TEXTO DE ORIGEM
▶
No âmbito da sua visita a Portugal, Leah Mansoor, Vice-Presidente de Business Development da Wawiwa Tech, passou por Lisboa para conhecer de perto as instalações e a equipa da TechOf. A visita marcou mais um passo na relação de proximidade entre as duas entidades, que partilham uma visão prática, eficaz e orientada para o mercado no que toca à formação tecnológica.
Na Wawiwa, Leah Mansoor lidera a expansão da rede de parceiros globais, ajudando centros de formação tecnológica em todo o mundo a implementarem programas “job-ready”, ou seja, alinhados com as reais necessidades do mercado de trabalho.
A Wawiwa é, precisamente, a parceira estratégica da TechOf no desenvolvimento dos programas que leciona. Esta colaboração garante que cada curso é construído com base no método JET (Job-Effective Training), que alia competências técnicas, conhecimento conceptual e competências transversais, preparando os alunos para uma entrada bem-sucedida no mercado de trabalho.
◀
EXCERTO DE DADOS
▶
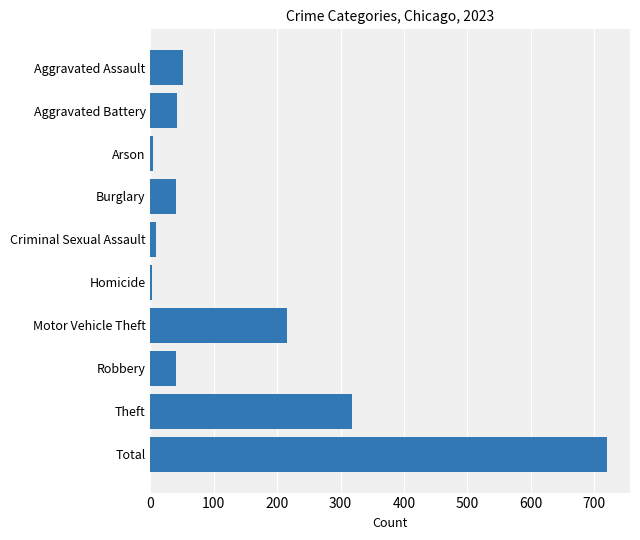

Which category has the highest value across all series?

Total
◀
TAREFAS A REALIZAR
1) Que componentes alia o método JET, segundo o texto sobre a visita de Leah Mansoor à TechOf? Enumere-os todos.
2) Escreva a continuação do texto sobre a visita de Leah Mansoor à TechOf, começando depois da última frase apresentada.

RESPOSTAS DO EXERCÍCIO
1) Competências técnicas, conhecimento conceptual e competências transversais.

2)
Durante a sua visita, a VP de Business Development da Wawiwa partilhou connosco a sua visão sobre o futuro das profissões tech, o impacto da inteligência artificial, a importância da aprendizagem contínua e o papel que Portugal pode assumir no ecossistema tecnológico global. A entrevista que se segue é o resultado desta conversa.
Nos últimos anos, assistimos a uma rápida evolução das ferramentas de Inteligência Artificial generativa. Na sua opinião, que impacto terão estas tecnologias nos perfis tecnológicos júnior, sejam recém-licenciados ou profissionais requalificados?
Neste momento, o mercado está a tentar perceber o verdadeiro impacto da inteligência artificial. Aquilo que se observa é que há tarefas muito específicas, especialmente as mais repetitivas, que podem ser realizadas de forma mais eficiente pela inteligência artificial. Isso significa que até mesmo as funções júnior em tecnologia estão a sofrer alterações. Tradicionalmente, os perfis júnior eram responsáveis por essas tarefas mais básicas e rotineiras no início da sua carreira.
Hoje, já se espera que parte dessas tarefas possa ser automatizada por inteligência artificial, sendo supervisionadas por alguém mais experiente. A verdade é que, atualmente, qualquer pessoa que entre para um cargo júnior ou de trainee tem de ter já alguma noção do que é a inteligência artificial e saber utilizá-la. É mais uma competência que precisam de trazer consigo.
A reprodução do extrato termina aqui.